More than 75% of new code at Google is now AI-generated then reviewed and accepted by engineers. Not autonomous. Not unsupervised. But the first draft of most software at one of the world’s largest engineering organizations now comes from a machine.
Around the same time, Veracode published something less discussed. Testing 150+ AI models on security-sensitive coding tasks, they found models still introduce common, well-known vulnerabilities at a significant rate despite dramatic improvements in coding capability over the same period.
Put those together and the real story emerges. It’s not “AI writes insecure code.” That’s old news.

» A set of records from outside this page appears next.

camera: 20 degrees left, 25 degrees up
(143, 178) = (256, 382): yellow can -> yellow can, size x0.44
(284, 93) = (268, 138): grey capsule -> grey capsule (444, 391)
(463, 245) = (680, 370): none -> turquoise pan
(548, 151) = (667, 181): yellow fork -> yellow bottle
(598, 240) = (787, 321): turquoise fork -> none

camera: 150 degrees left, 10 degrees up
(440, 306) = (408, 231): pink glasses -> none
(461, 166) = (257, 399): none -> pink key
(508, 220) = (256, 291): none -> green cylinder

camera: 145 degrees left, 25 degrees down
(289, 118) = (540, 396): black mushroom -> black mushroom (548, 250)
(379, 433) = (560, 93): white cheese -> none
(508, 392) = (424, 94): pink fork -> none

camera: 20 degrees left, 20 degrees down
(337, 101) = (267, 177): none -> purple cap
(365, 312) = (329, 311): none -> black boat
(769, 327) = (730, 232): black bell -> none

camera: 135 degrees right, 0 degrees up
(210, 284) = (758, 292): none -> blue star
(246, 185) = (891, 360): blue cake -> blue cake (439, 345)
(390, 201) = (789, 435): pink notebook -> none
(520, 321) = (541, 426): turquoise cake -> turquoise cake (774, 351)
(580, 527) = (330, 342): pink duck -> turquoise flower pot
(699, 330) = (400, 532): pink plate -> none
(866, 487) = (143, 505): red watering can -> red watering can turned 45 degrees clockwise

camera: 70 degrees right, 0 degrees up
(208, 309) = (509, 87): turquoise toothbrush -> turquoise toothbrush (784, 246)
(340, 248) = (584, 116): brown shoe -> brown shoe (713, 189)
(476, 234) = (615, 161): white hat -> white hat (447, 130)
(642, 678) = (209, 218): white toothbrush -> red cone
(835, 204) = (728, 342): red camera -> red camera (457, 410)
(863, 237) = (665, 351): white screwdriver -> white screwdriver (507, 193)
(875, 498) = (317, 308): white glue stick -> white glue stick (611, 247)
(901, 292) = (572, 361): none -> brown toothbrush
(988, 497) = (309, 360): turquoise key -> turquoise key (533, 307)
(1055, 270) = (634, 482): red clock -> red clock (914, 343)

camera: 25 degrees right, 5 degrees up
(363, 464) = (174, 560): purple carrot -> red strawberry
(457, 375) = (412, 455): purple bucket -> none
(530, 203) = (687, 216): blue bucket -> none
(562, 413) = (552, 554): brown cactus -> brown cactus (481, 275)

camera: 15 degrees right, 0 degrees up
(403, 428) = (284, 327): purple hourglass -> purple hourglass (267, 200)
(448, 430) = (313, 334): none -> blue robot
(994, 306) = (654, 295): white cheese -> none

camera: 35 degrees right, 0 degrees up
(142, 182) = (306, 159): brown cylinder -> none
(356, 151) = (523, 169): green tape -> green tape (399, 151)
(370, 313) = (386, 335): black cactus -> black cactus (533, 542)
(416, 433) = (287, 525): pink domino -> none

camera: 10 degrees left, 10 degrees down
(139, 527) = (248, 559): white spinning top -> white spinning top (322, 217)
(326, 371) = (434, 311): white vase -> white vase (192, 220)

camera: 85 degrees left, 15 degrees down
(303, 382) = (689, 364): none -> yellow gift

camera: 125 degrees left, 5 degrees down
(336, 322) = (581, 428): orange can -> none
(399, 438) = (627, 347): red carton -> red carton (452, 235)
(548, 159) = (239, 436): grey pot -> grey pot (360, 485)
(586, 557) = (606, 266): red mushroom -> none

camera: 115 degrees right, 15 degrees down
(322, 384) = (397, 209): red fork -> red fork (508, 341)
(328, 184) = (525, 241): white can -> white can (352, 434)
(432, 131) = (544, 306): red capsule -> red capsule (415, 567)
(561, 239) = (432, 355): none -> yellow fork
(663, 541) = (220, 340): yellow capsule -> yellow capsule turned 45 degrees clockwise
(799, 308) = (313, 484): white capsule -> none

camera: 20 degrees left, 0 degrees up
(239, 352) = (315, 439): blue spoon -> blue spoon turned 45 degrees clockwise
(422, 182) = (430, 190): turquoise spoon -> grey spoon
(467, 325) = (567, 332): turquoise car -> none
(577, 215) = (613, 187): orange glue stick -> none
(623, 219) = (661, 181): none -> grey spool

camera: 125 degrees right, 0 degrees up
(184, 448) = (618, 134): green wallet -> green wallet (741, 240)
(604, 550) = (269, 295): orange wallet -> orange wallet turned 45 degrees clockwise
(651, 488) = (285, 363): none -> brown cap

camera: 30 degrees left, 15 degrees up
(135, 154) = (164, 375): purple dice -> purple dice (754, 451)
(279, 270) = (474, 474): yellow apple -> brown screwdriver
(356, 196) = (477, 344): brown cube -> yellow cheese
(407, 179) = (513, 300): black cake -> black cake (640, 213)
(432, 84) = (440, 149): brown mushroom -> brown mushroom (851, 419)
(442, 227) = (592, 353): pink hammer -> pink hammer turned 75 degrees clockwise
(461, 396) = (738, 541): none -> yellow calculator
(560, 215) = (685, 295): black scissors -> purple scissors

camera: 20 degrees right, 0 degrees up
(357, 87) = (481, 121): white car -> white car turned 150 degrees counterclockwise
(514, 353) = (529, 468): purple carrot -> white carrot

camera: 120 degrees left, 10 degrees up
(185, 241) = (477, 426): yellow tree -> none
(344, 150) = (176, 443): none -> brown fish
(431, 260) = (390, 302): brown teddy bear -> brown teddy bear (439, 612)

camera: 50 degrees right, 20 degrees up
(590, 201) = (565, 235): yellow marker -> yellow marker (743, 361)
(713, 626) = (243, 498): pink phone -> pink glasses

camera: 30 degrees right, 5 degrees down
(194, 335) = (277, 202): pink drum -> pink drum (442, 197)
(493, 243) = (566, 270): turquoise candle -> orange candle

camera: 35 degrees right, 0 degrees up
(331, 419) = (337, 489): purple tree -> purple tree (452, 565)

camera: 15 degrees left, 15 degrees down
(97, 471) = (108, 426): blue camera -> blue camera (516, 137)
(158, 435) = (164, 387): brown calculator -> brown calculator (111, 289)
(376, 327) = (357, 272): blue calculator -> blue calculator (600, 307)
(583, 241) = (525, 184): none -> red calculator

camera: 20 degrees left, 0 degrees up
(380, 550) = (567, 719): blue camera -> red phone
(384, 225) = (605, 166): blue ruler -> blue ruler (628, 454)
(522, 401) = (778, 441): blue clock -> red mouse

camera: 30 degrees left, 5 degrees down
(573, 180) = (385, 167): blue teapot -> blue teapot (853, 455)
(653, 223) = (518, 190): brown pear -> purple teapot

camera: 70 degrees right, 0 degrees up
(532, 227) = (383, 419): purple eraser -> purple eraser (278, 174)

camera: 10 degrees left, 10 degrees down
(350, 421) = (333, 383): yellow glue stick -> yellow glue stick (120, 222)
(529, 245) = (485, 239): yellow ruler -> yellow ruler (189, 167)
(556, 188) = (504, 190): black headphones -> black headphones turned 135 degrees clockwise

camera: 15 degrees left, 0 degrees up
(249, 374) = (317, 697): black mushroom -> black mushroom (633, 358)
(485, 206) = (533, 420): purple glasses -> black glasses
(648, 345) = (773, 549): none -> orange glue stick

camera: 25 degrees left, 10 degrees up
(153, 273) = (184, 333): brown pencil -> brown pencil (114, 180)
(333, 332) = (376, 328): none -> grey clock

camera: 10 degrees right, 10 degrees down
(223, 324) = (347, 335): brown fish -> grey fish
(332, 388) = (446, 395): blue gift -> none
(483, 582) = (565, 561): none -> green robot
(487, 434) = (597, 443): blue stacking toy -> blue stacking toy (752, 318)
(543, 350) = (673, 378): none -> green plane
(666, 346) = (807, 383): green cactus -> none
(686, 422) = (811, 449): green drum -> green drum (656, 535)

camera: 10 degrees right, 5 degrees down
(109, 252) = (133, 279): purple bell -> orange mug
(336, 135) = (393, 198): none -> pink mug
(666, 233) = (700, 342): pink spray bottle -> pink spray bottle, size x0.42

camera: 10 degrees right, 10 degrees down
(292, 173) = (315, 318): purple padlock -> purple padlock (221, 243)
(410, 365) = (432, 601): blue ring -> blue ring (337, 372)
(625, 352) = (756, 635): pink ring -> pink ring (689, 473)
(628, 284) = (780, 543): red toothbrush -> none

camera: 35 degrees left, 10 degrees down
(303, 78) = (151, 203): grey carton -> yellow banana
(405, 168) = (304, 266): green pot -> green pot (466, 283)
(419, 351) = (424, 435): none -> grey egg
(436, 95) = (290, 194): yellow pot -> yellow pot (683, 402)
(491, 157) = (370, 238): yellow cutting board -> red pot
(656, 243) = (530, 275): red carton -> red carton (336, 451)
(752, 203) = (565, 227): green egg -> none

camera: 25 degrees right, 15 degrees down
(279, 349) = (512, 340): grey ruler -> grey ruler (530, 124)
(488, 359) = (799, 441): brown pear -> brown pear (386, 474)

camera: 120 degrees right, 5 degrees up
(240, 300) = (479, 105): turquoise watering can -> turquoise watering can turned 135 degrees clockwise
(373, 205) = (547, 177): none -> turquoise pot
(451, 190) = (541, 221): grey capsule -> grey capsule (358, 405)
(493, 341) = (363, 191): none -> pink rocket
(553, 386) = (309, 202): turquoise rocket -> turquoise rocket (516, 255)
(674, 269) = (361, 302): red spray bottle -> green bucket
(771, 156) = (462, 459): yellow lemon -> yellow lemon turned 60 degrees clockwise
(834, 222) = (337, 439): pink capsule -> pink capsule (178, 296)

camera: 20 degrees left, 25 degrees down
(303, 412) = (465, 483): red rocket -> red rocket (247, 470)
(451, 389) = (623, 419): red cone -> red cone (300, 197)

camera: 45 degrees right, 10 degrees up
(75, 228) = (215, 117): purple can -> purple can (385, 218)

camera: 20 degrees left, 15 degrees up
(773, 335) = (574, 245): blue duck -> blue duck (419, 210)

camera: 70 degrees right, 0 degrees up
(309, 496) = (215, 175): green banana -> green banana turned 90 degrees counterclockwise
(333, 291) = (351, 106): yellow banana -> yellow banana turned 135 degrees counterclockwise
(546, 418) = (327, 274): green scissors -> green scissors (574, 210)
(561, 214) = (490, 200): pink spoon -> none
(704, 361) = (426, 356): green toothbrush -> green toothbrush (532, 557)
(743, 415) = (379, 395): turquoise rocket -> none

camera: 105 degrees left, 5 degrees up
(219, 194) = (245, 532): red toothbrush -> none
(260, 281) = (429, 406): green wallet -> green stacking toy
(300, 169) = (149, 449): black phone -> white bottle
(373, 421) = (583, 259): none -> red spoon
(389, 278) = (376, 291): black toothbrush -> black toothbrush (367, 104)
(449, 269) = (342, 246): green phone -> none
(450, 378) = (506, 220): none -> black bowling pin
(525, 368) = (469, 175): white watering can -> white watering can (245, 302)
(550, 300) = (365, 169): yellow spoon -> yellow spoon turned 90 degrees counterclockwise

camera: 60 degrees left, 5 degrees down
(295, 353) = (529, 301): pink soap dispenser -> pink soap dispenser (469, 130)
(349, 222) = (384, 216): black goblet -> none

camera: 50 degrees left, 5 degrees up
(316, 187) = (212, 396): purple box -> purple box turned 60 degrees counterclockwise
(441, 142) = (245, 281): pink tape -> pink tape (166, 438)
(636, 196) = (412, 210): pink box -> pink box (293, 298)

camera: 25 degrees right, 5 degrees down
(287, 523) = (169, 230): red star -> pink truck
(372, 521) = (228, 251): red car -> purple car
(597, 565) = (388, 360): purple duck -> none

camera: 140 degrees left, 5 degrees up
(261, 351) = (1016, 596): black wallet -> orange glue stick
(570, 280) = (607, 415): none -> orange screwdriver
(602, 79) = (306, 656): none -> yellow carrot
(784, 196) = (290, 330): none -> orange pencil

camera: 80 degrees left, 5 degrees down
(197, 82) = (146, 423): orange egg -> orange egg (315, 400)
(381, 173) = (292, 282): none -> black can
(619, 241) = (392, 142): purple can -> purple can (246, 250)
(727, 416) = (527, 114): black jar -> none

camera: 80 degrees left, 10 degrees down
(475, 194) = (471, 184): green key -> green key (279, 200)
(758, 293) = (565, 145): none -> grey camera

It’s this: AI has removed the cost of writing software. It has not removed the cost of owning it.
Writing was never the expensive part. Owning is. Owning means explaining the code when an auditor asks. Securing it before your customer’s procurement team tests it for you. Scaling it past the first 10,000 users.
Observing it well enough to catch the incident before the angry email. Recovering it at 2 AM. Evolving it for years without it collapsing under its own weight.
I use AI in my development loop every day, on a platform with 170+ database models and 100+ modules. It has made us faster than I thought possible. But every ownership discipline in that codebase the architecture decisions, the review gates, the “understand what exists before you generate something new” rules a human fought for. Usually after something broke.
M&A due diligence has already caught on. The questions acquirers ask have changed:
- How much of this codebase is AI-generated?
- What review process exists?
- Can your team explain why your own code works?
- Five years ago, investors asked: “Can your team build this?”
- Today they ask: “Can your team operate it?”
Because anyone can generate code now. Very few teams can explain it, secure it, scale it, observe it, recover it, and evolve it.
AI didn’t eliminate engineering. It increased the value of engineering discipline.